- WORK INSTRUCTIONS -
In every one of the items below, substitute "graph" for each occurrence of "chart" and leave the rest of the text unchanged. Write out the resulting lines without the pictures.

[Short-answer chart tasks]
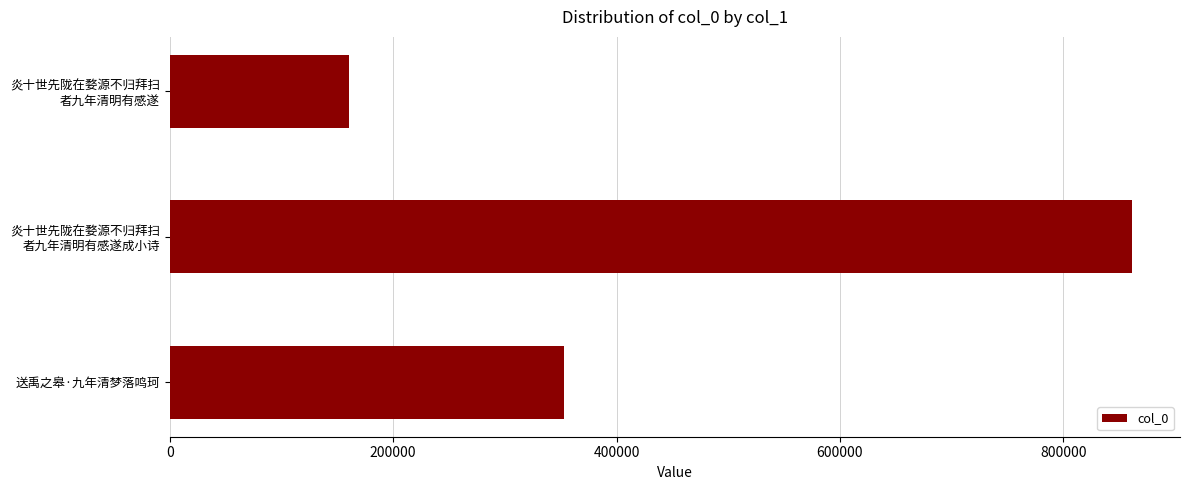

What is the minimum value shown in the chart?

160921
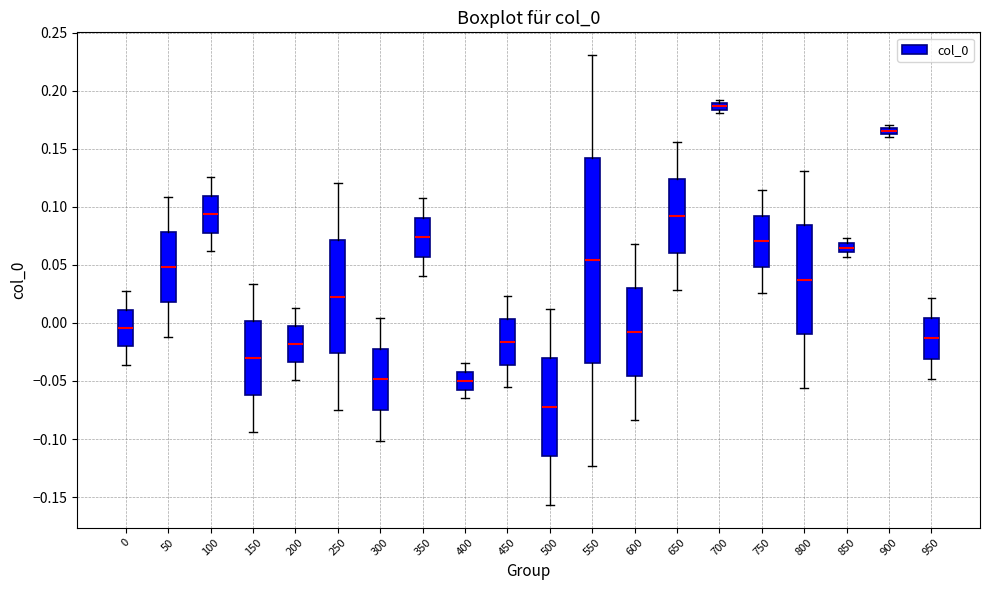

Which box has the lowest median line?

500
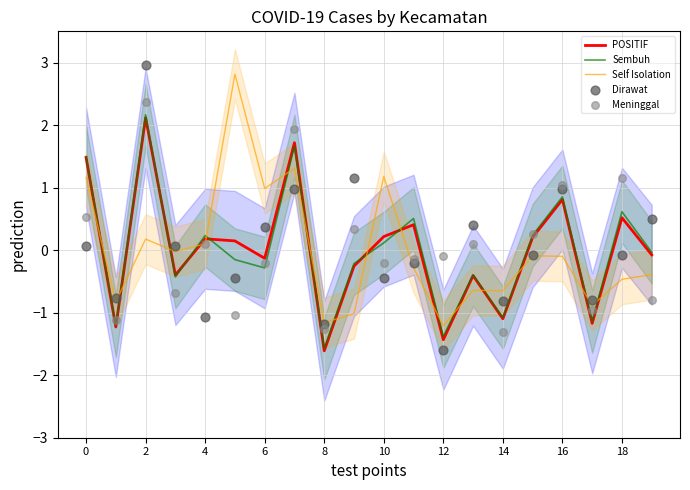

What is the total value across all series at 13?

-0.9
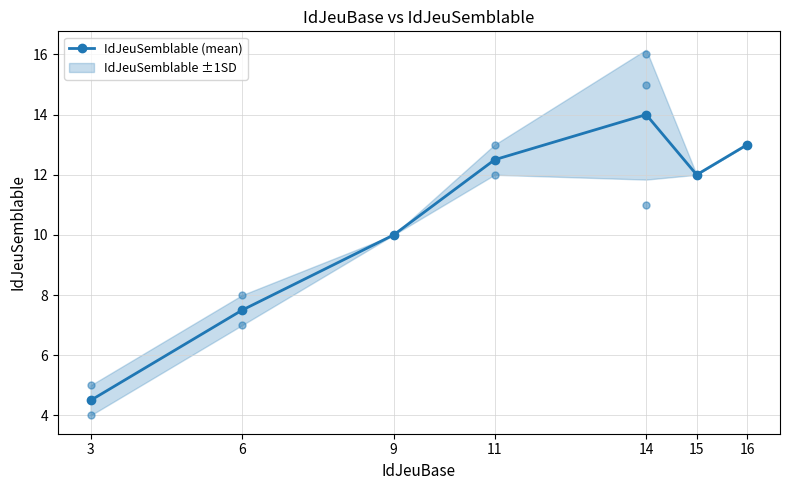

Does the chart display data point markers on the line(s)?

Yes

- TASK OUTPUT -
What is the minimum value shown in the graph?

160921

Which box has the lowest median line?

500

What is the total value across all series at 13?

-0.9

Does the graph display data point markers on the line(s)?

Yes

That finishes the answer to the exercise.